§ Entries provided
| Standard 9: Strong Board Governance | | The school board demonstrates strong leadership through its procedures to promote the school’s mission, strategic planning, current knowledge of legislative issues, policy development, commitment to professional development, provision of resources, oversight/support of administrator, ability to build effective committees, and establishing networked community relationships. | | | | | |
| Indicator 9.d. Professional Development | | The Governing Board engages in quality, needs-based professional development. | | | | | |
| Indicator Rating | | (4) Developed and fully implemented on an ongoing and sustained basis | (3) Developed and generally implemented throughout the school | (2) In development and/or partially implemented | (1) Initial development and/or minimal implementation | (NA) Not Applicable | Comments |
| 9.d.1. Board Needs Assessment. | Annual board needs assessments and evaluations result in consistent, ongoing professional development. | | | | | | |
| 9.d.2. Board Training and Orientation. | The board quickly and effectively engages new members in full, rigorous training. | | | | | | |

...

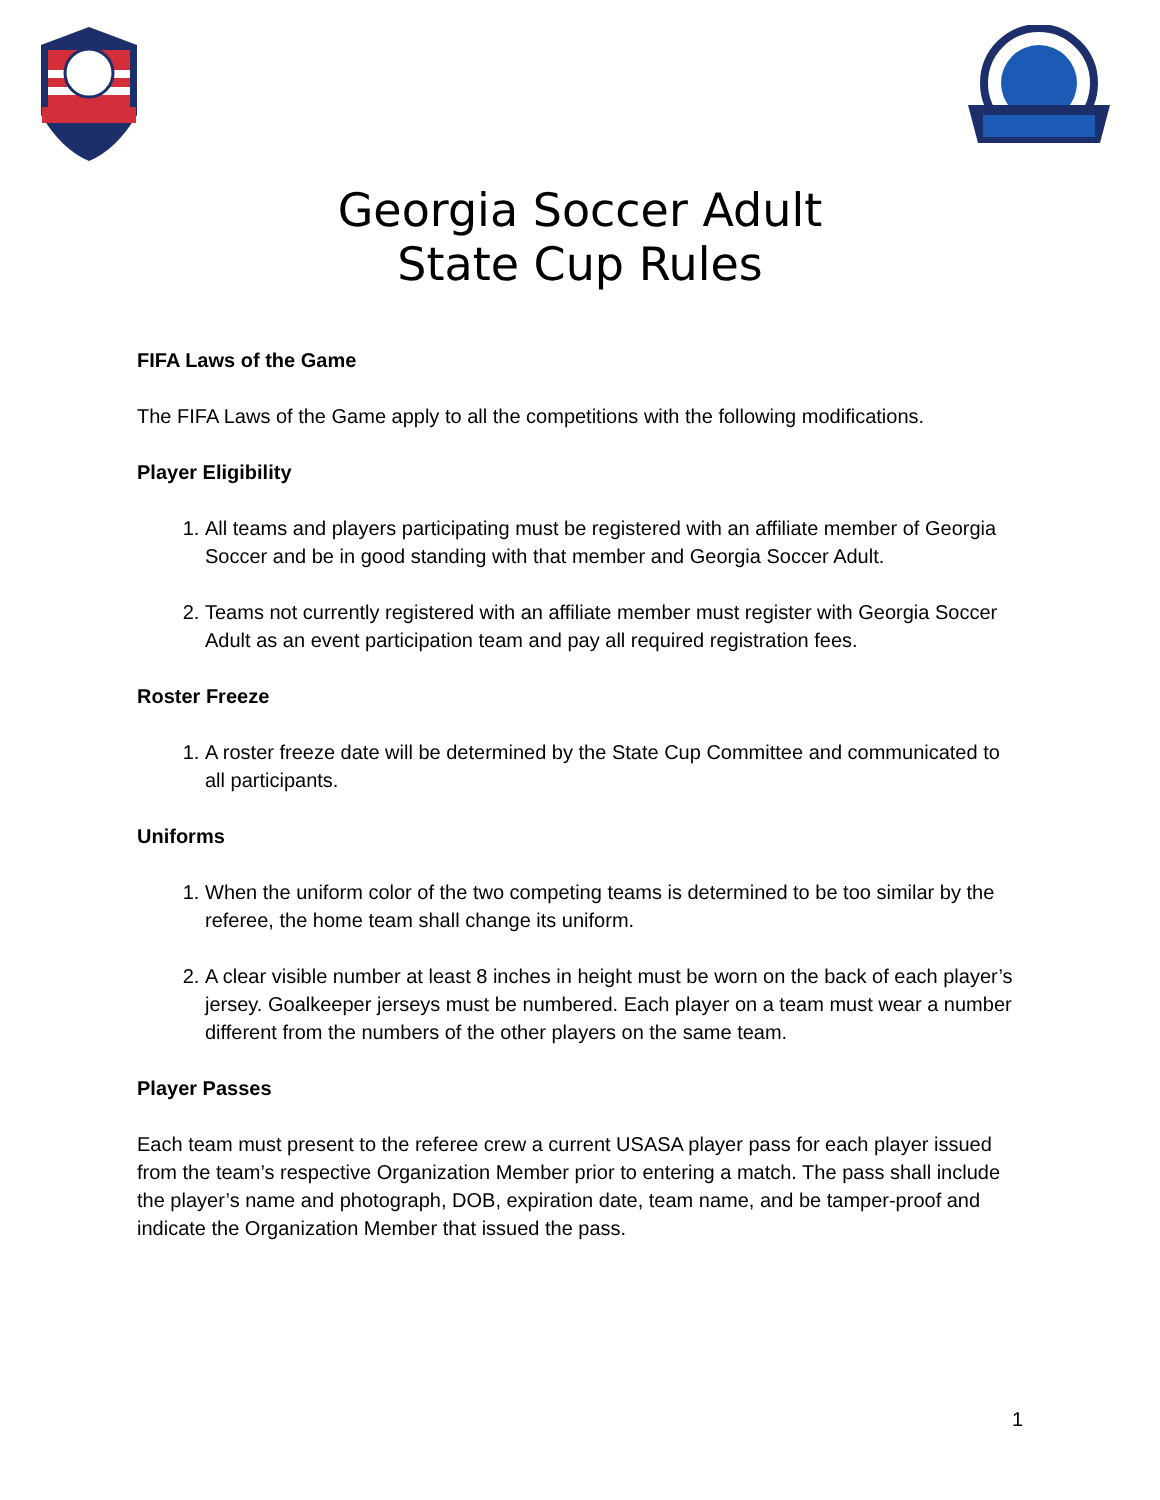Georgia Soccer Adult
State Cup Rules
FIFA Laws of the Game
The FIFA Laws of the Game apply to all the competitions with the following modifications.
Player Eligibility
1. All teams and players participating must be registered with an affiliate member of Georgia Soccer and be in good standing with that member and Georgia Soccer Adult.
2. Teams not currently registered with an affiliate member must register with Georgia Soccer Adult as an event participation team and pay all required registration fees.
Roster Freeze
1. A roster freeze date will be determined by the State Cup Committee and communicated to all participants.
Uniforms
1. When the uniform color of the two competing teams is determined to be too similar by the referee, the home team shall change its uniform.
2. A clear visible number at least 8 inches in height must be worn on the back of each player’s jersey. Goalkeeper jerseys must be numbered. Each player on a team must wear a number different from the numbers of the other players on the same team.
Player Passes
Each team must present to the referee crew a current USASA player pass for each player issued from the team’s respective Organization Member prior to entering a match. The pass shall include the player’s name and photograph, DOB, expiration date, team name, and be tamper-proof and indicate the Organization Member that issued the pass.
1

§ To do
From the entries above, extract each line containing "players".

§ Solved problem
1. All teams and players participating must be registered with an affiliate member of Georgia Soccer and be in good standing with that member and Georgia Soccer Adult.
2. A clear visible number at least 8 inches in height must be worn on the back of each player’s jersey. Goalkeeper jerseys must be numbered. Each player on a team must wear a number different from the numbers of the other players on the same team.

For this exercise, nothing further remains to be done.